What is it about forests that attract us?
Our typical landscapes are open. We can see down the road, or across the yard or fields quite clearly. But when we’re in the woods, we’re enclosed by the scenery. We’re on unfamiliar ground. What’s going on around us? Perhaps it’s an uneasy feeling left over from when our lives depended on seeing trouble ahead of time, and that can be hard to do in a forest.
And yet forests can be mysterious places, places of wonder, attracting us. They are another world in a sense, and our curiosity is aroused.
On summer mornings, the woods can be quite dark and imposing. But there is an overarching feeling of calm. The world is quiet.
After some time in this peaceful environment, one can hear natural sounds- leaves rustling slightly in the breeze, the creaking of tree limbs and trunks, the drumming of a distant woodpecker, a squirrel or chipmunk or something larger moving through the undergrowth.
Bird calls echo through the trees. There’s the steady bland singing of the Red-Eyed Vireo, the sliding whistle of the Wood Peewee, the musical ring of a Wood Thrush. Occasional exclamations of flycatchers ring out, modest gleaners of insects under the forest canopy.
There are occasional unexplained sounds. Was that laughing cry a loon in the distance? Or the odd calamity that sounds like it belongs in an exotic jungle. What on earth could that have been?
There are growing things all around.

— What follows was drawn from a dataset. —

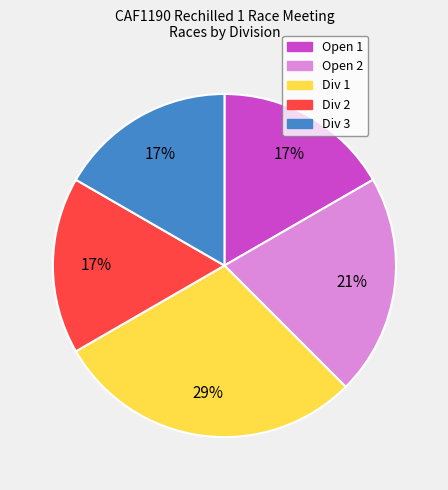

Combined, do Div 1 and Div 3 account for over 50%?

No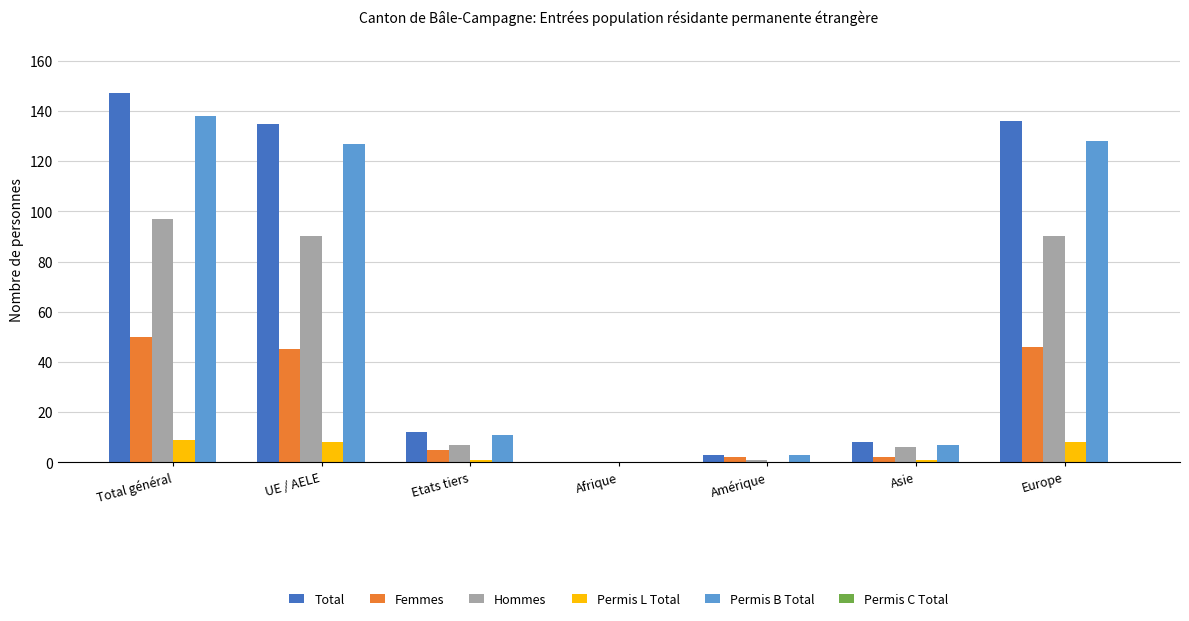

The value of Hommes at Europe is 90. True or false?

True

Unfamiliar plants with names like Wood Nettle, Lopseed, Thimbleweed, Enchanter’s Nightshade…and others things less identifiable.
The forest world is refreshing to visit. It’s a different experience!

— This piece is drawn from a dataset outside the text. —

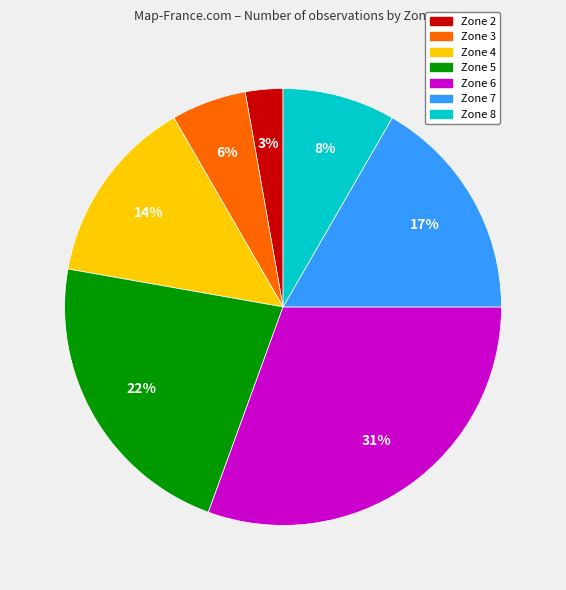

Does any single category account for the majority?

No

- Approximately 30% of Ohio’s land is forest- that’s more than I realized! The southeastern part of the state is more heavily forested than other parts.
- Since 1942, Ohio’s forests have doubled in size. There’s been a loss of forest land to development, but a greater loss of farmland that’s subsequently reverted to forest has more than made up for it.
- There are 109 species of trees in Ohio.
- 96% of Ohio’s trees are deciduous (hardwood); 4% are coniferous (evergreens).
- Over half of Ohio’s woodlands is oak-hickory forest; a third of Ohio’s woodlands is of the northern hardwood variety. There are lots of mature oaks in the state, but many more maple saplings (due to various factors). In the future, maples may overtake oaks in numbers, which could change the forest ecosystem.